In other words, Miller stripped sources of signaling and stress from his life.
It’s fascinating to me that both Buffett and Soros, despite their completely different styles, embody the economy of motion. They recognize that a few crucial decisions or deals define their careers. They understand that sustained stress and exhaustion, along with institutional pressures, make formidable enemies of great decisions. And both are among the rare players who persisted and survived in markets for decades.
In every way, Berkshire is structured to handle stresses. — Charlie Munger
Buffett set up Berkshire to withstand any imaginable financial stress and minimize stress for himself.
You know, I have no stress whatsoever. Zero. You know, I mean, I get to do what I love to do every day. You know, and I’m surrounded by people that are terrific.
I think he understood the impact of structure on results early on. He was notably cagey with his early investors, refusing to share his portfolio and limiting communication to annual and semi-annual letters. He minimized distractions and accepted that he would find fewer investors because of it.
Few investors find themselves in Buffett’s enviable position. Frankly, I am surprised we haven’t seen more creative structures by flexible long-term investors such as endowments and family offices. In a vehicle shared with impatient investors, their results will bear the cost of signaling.
Buffett’s comments about tap dancing to work reflect his efforts to create the right structures — capital structure, shareholder base, company culture — that allow him to be patient and not worry about costly signaling. Interestingly, key value investing concepts are framed as structures (competitive moat) or structural attributes (margin of safety).
Professional investing is not a game for the lazy. But it may be one for the “lazy competitive” who create the right structures and manage their energy and attention best.
Between Rest and Overdrive: Are Great Investors Lazy?
A+ post. On this topic, you might enjoy Ralph Wanger's book A Zebra Among Lions
https://www.amazon.com/Zebra-Lion-Country-Investment-Survival/dp/0684829703/ref=mp_s_a_1_1?crid=36GIXH2PNT65M&keywords=Ralph+wanger&qid=1671339346&sprefix=ralph+wang%2Caps%2C391&sr=8-1
Great write-up on this issue.
I think the overall problem I see in the investment community is that "laziness" is a highly loaded term when one looks at the consensus definition. Really it seems to in fact relate to observable activity or being overtly busy, whereas what these folks (Buffett, Soros, etc) are doing is conserving energy and intense focus for when it is going to be advantageous in a truly career-defining way. And in markets those opportunities only come around once every few years, not every week. This then gets defined as "laziness" by the majority because all they're witnessing from their perspective is someone sitting around reading and getting themselves in the perfect frame of mind to be able to spot and make the most of extremely rare opportunities.

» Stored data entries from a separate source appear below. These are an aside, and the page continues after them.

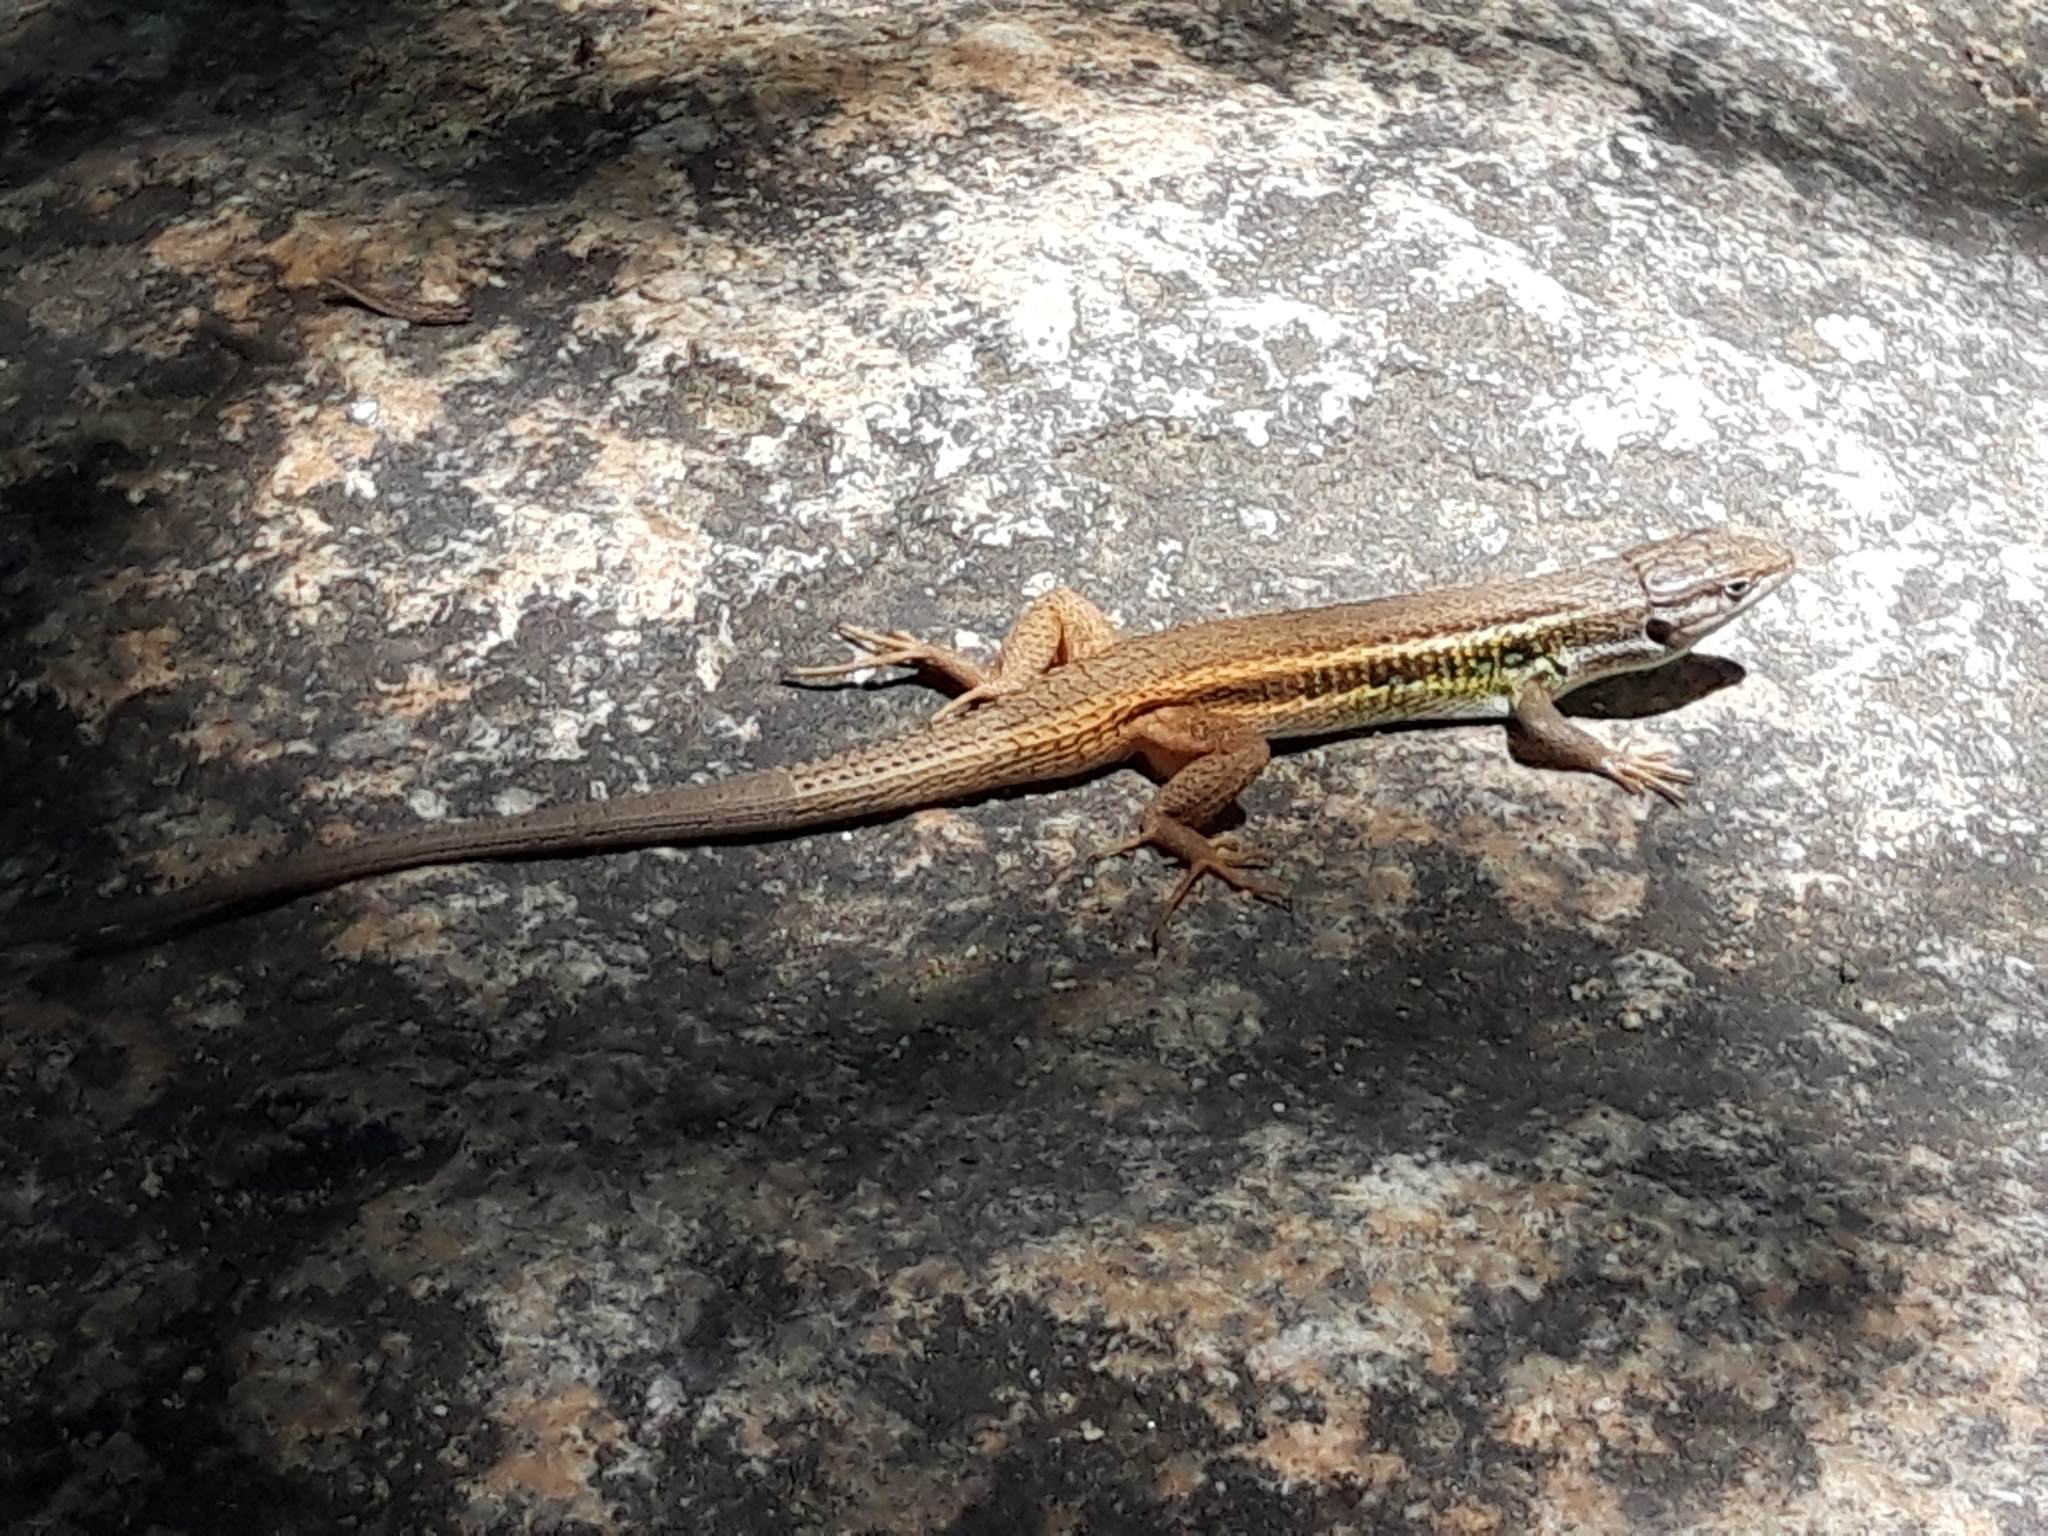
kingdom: Animalia
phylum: Chordata
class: Squamata
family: Lacertidae
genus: Psammodromus
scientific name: Psammodromus algirus
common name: Algerian psammodromus
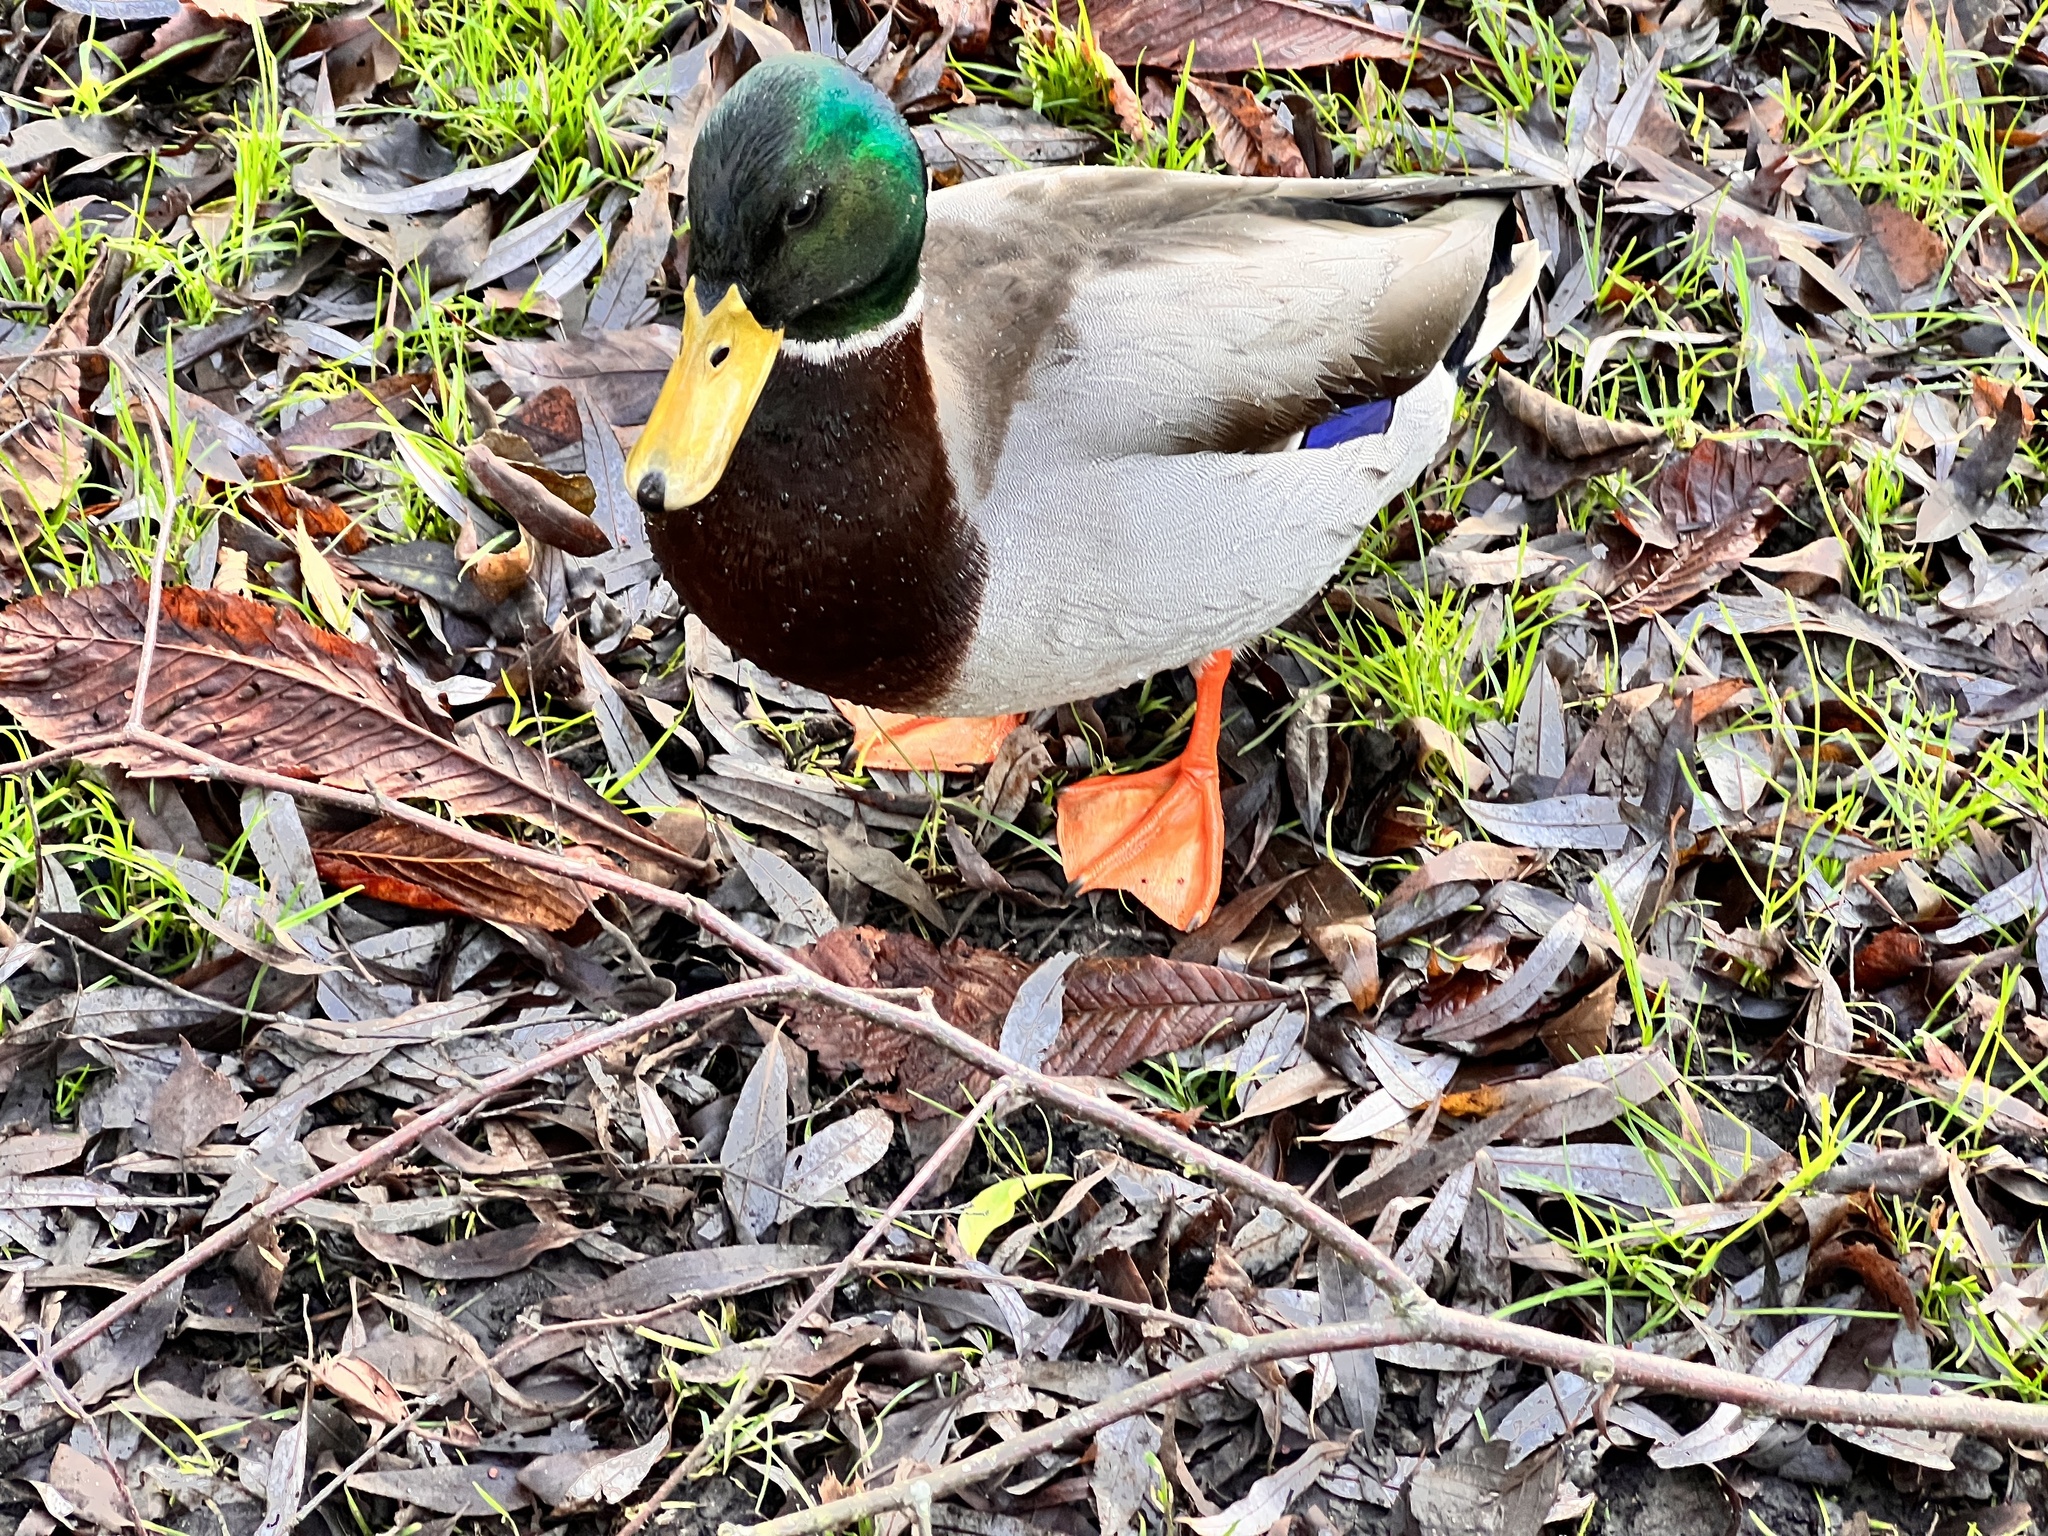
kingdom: Animalia
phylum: Chordata
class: Aves
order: Anseriformes
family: Anatidae
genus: Anas
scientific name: Anas platyrhynchos
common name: Mallard
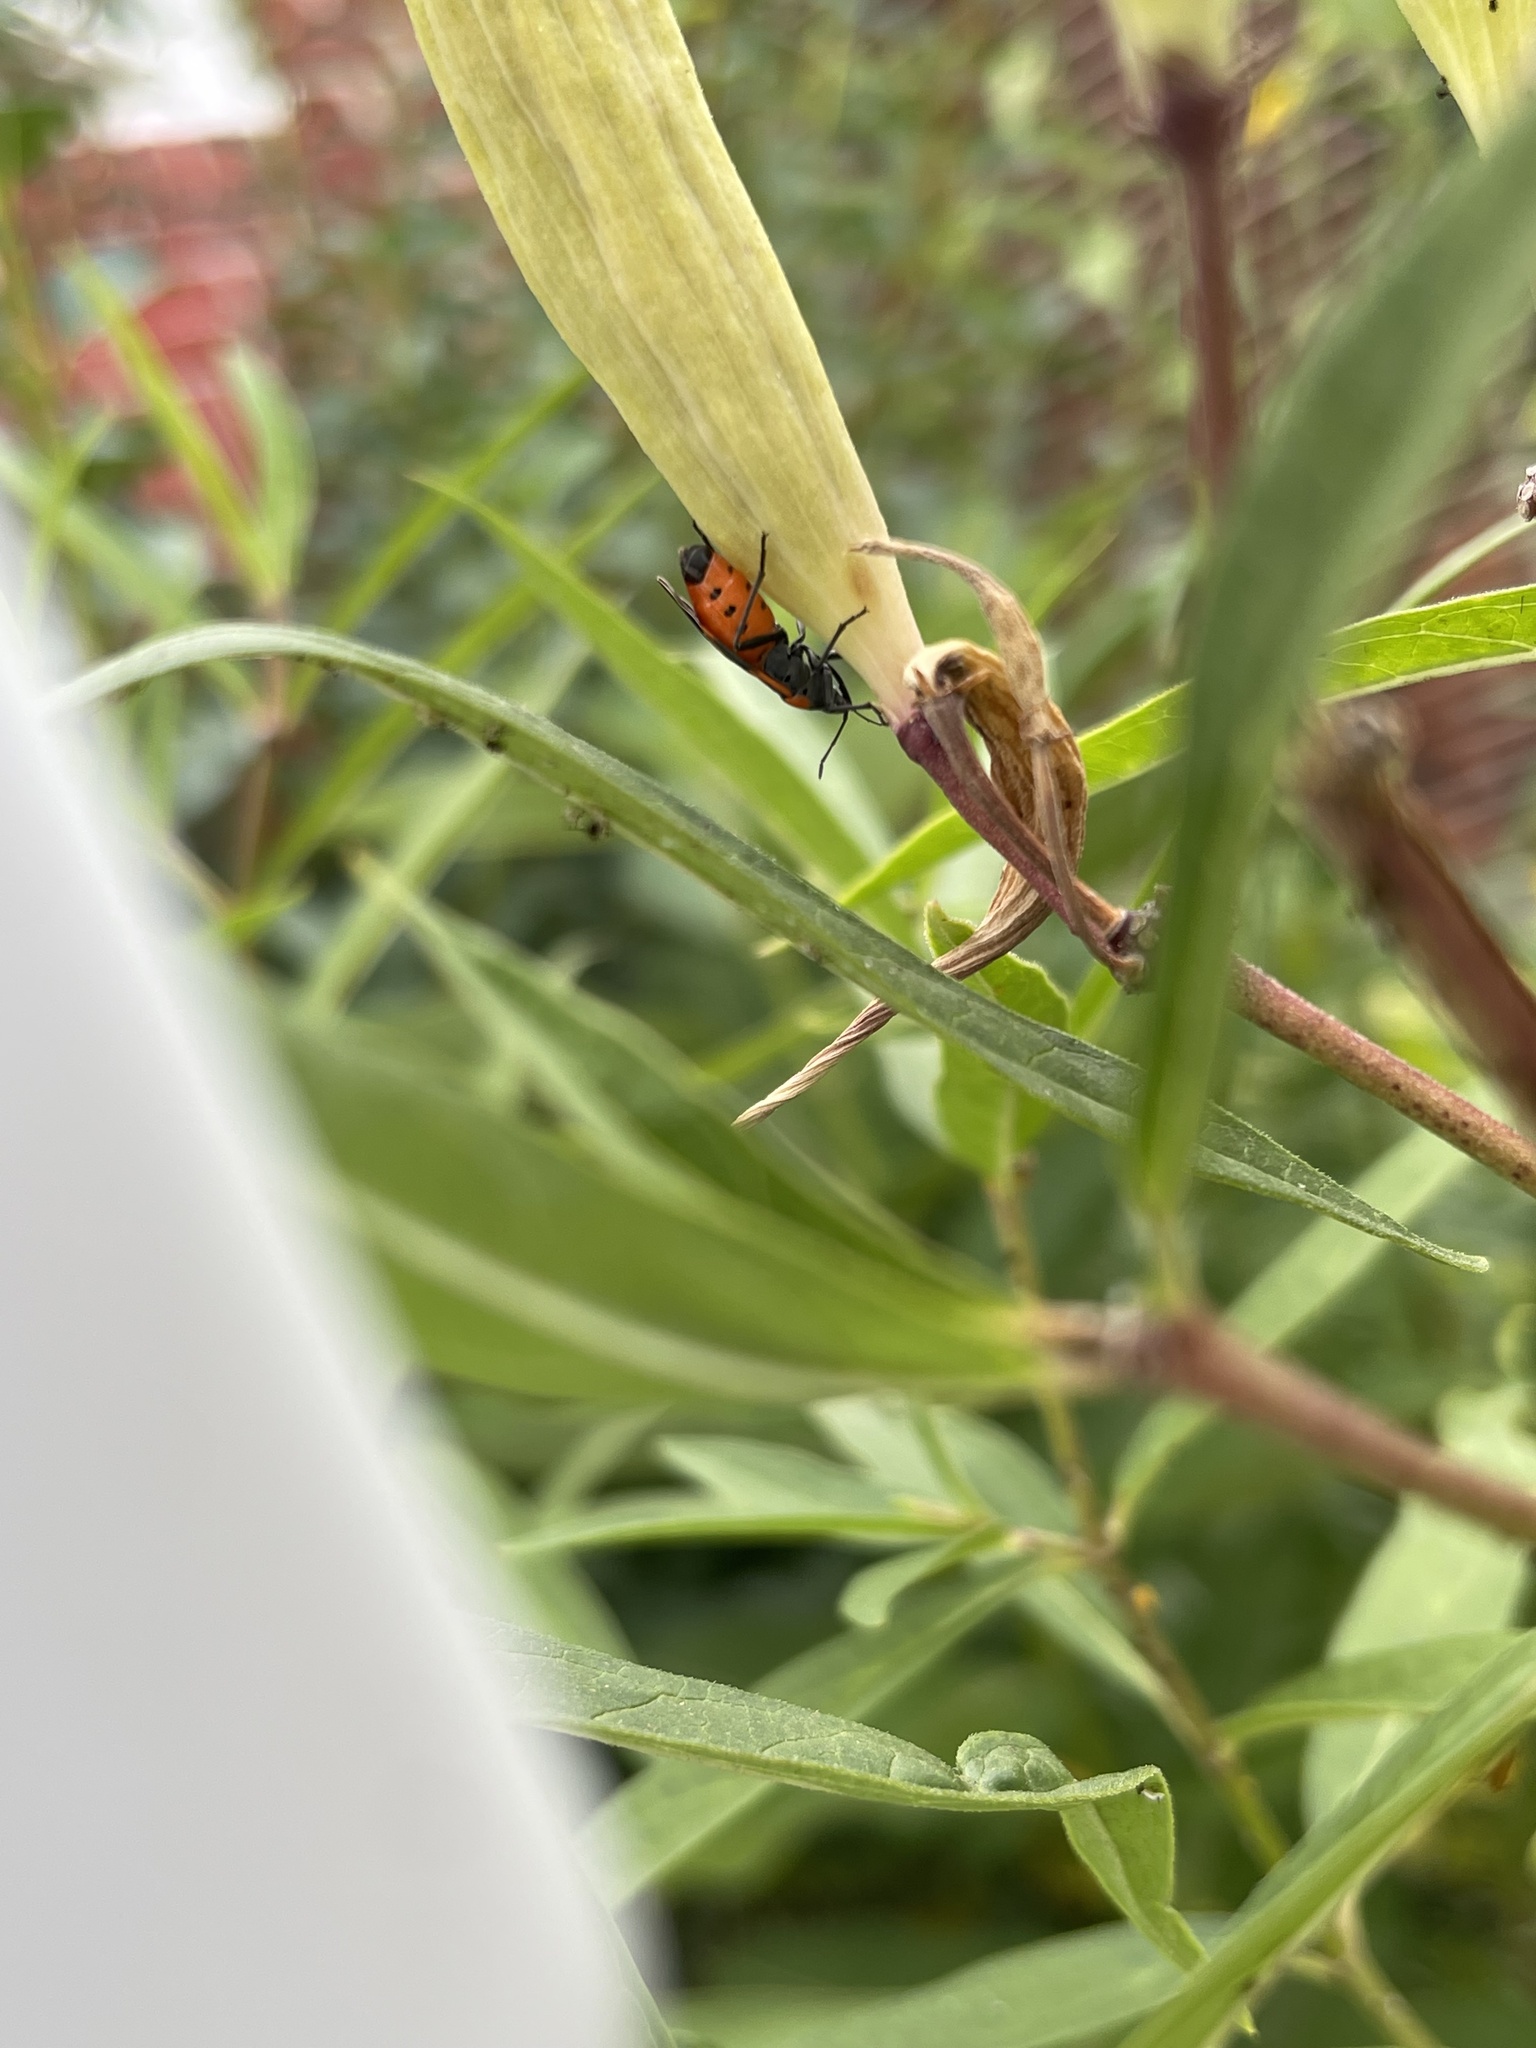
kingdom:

In reality they are conserving themselves for those few moments in life that truly matter, whereas the constantly busy are like people who treat energy the way most treat cash - they constantly spend what they have on a daily basis and then when a life-changing opportunity comes along for them to invest in they have no money or very little of it to invest. It's interesting how many similarities there are between both cash and energy in these situations. I remember being told as a kid that money is stored up energy or labor in paper form, so in that respect there is a clear link between them and it pays to get the most you can when spending either.
Thanks again for the excellent article.